-- start of TEXT BLOCK --

“I have so many things to do, but I don’t have enough time.”
Twenty-four hours just isn’t enough. You wake up already racing. Work wants your best. Family needs your presence. Messages keep piling up. And somewhere in the noise, you wonder: when do I actually get to do the things that matter to me?
I know that feeling. For years, I lived in the rush. My days were packed with meetings, emails, calls, errands—everything urgent, nothing truly important. I thought being busy meant I was valuable. But if I’m honest, busyness made me feel scattered, not satisfied.
Here’s the shift I want to share with you: you don’t have to do all things. You don’t even have to do more things than others. You only need to do great things—one great thing at a time.
Sounds simple, right? But simple doesn’t mean easy.
The world keeps telling you to do more, to be more, to chase more. But I’ve learned that greatness doesn’t come from doing more. It comes from doing what matters, with all your attention, one step at a time.
If today were your last, what would you do?
I doubt you’d choose to clear twenty small items from a to-do list. You’d choose something that mattered—something that would leave a mark, bring joy, or help someone else live better.
That’s what I mean when I say: do one great thing at a time.
The Illusion of Doing It All
Let me tell you about a friend of mine. She once showed me her to-do list for the day. Thirty-two items. Thirty-two. I looked at it and felt exhausted, and it wasn’t even my list. By evening, she had checked off maybe seven. Instead of celebrating progress, she felt like a failure.
That’s the trap of doing it all. No matter how much you finish, there will always be more. A longer list. Another meeting. One more email marked “urgent.” We wear busyness like a badge of honor, but most of the time, it’s just a mask for overwhelm.
Here’s the truth: a to-do list is a tool, not a reason for living.
Your worth is not measured by how many boxes you tick. If you believe that your reason for breathing another living minute is to accomplish a to-do list, you’ll always feel behind.
Because all things are not equal. Some matter deeply. Some don’t matter at all.
The gift of being human is that you get to choose. You decide what goes on that list. You decide what comes off. More importantly, you decide which one thing deserves your full attention now.
And that choice—that one decision—can change the way you live your day.
So I’ll ask you again: If today were your last, what would you do?
You wouldn’t spend it trying to do all things. You’d spend it on the one thing that mattered most.
That’s the shift.

What It Really Means to Focus on One Great Thing
When I say “do one great thing at a time,” people often ask me, “But what counts as great? Do I need to quit my job and start a foundation? Do I have to dream big all the time?”
Not at all.
“Great” doesn’t mean massive or glamorous. It simply means aligned with your purpose. It’s that one action today that reflects who you are and what you want your life to stand for.
For some, a great thing might be closing a deal that moves their business forward. For others, it could be calling their mom. Or finally starting the book they’ve been afraid to write.
You choose what’s great—because you decide what matters.
Here are a few lenses that have helped me and many leaders I’ve worked with:
- The Daily Highlight. At the start of each day, I ask: What’s the one thing that, if I do it today, will make the day meaningful? That becomes my highlight. I protect it fiercely. Sometimes it’s work-related. Sometimes it’s personal. The point is, it anchors my day.
- The North Star. In business, teams often choose one metric that guides everything else. Growth, impact, retention—whatever matters most. What if you had a personal North Star too? Something you can look at and say: This is what I’m really about.

-- end of TEXT BLOCK --
-- start of DATASET ROWS --

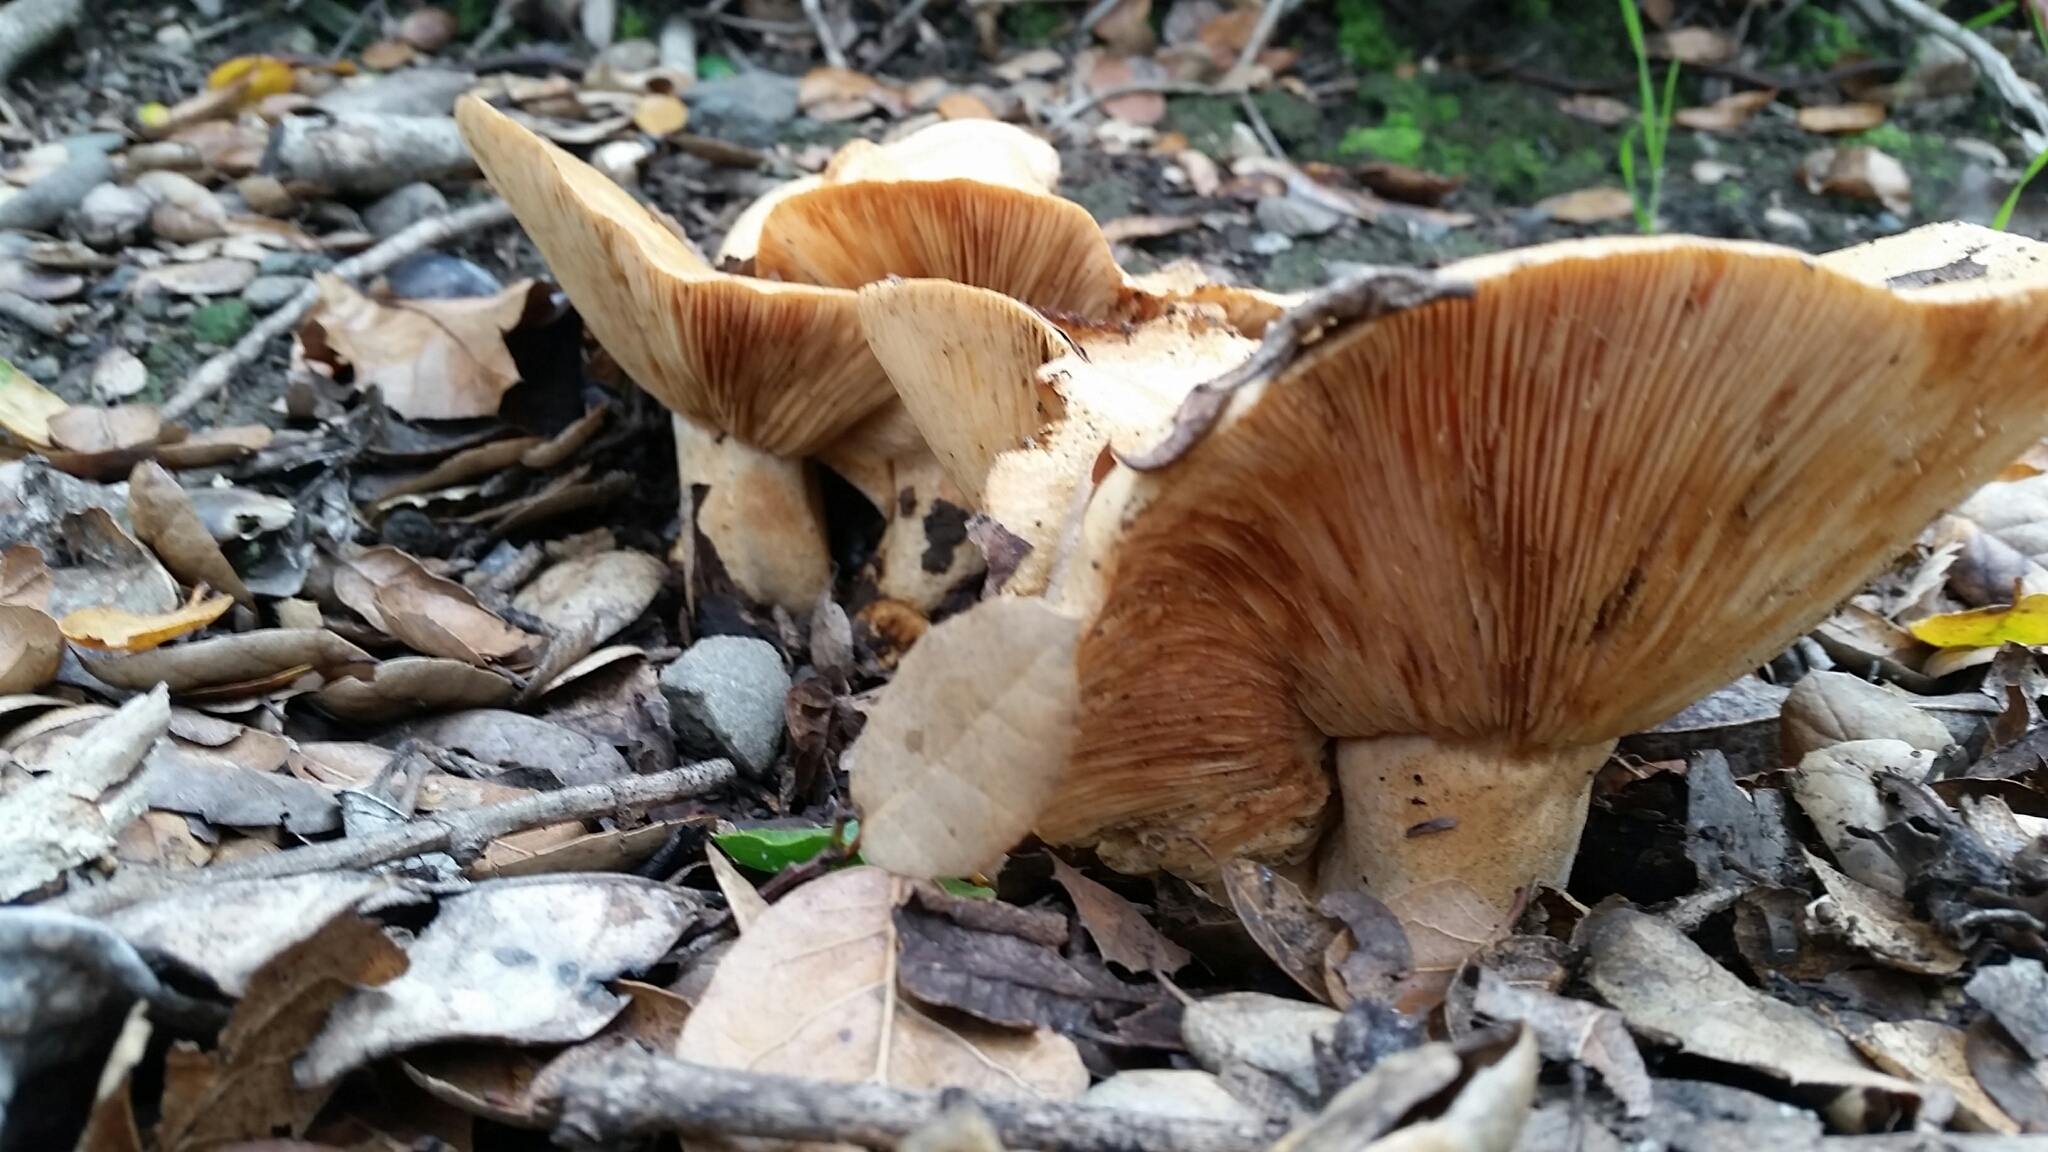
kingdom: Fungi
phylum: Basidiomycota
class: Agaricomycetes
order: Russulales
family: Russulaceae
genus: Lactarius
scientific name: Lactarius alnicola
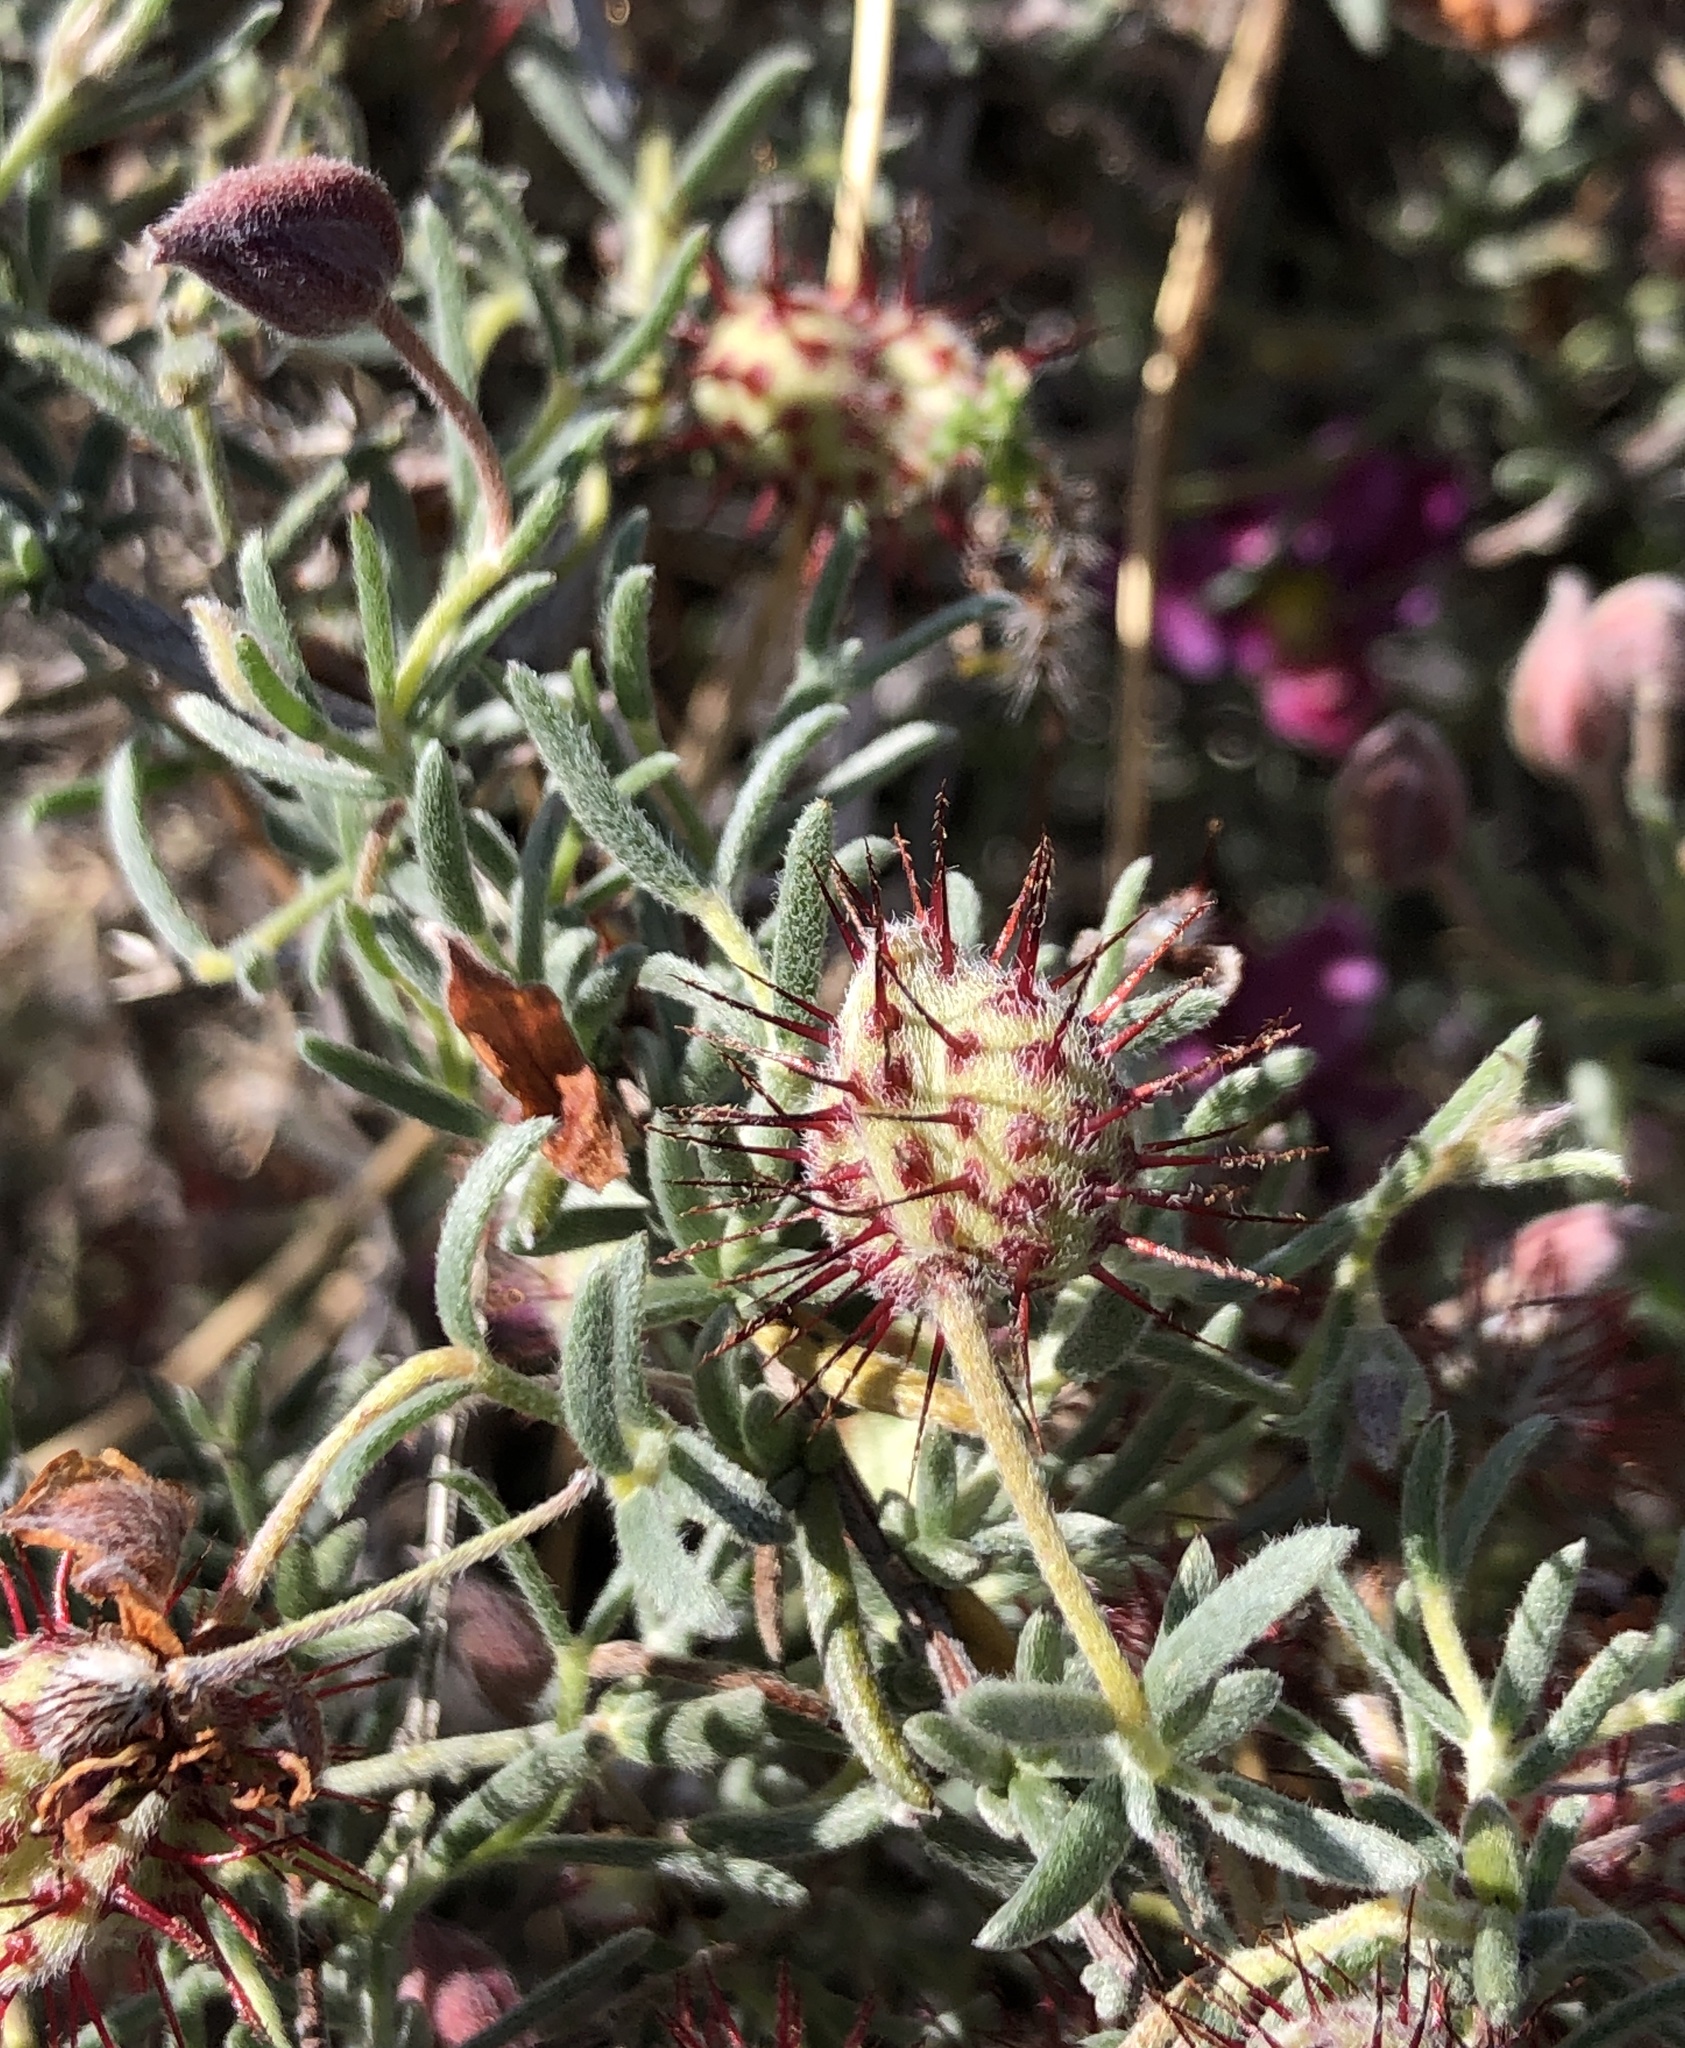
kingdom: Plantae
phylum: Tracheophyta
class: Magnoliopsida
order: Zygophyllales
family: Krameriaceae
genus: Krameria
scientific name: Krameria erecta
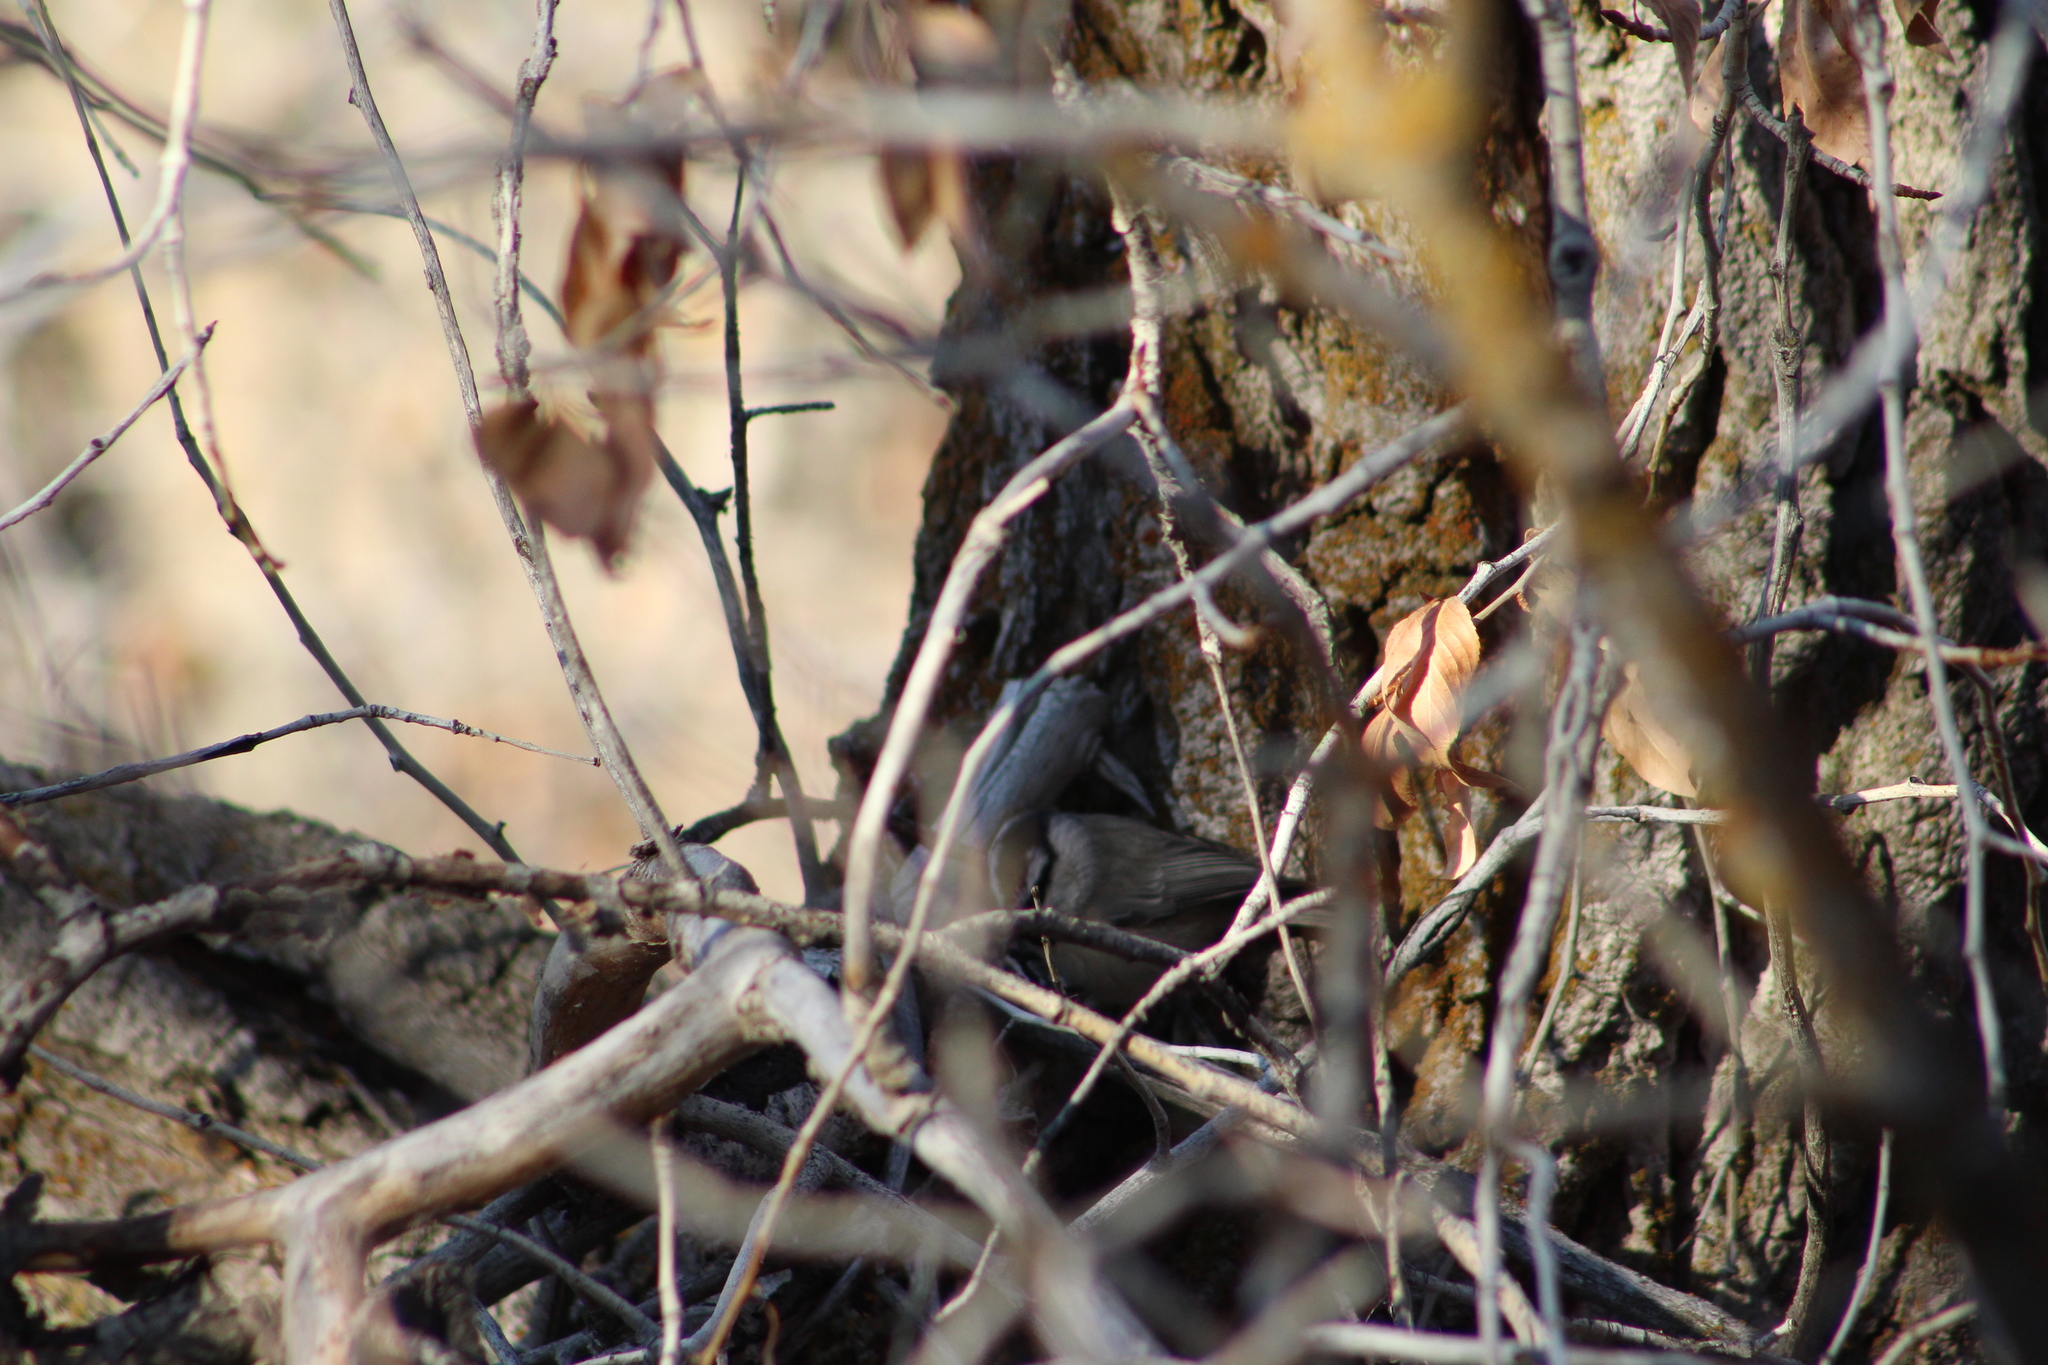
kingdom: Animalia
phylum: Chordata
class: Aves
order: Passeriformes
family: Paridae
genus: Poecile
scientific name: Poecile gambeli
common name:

-- end of DATASET ROWS --

**WORK TO BE COMPLETED:** In the essay on doing one great thing at a time, what examples does the text give of what a "great thing" might be for different people?

**RIGHT ANSWER:**
- Closing a deal that moves their business forward
- Calling their mom
- Finally starting the book they've been afraid to write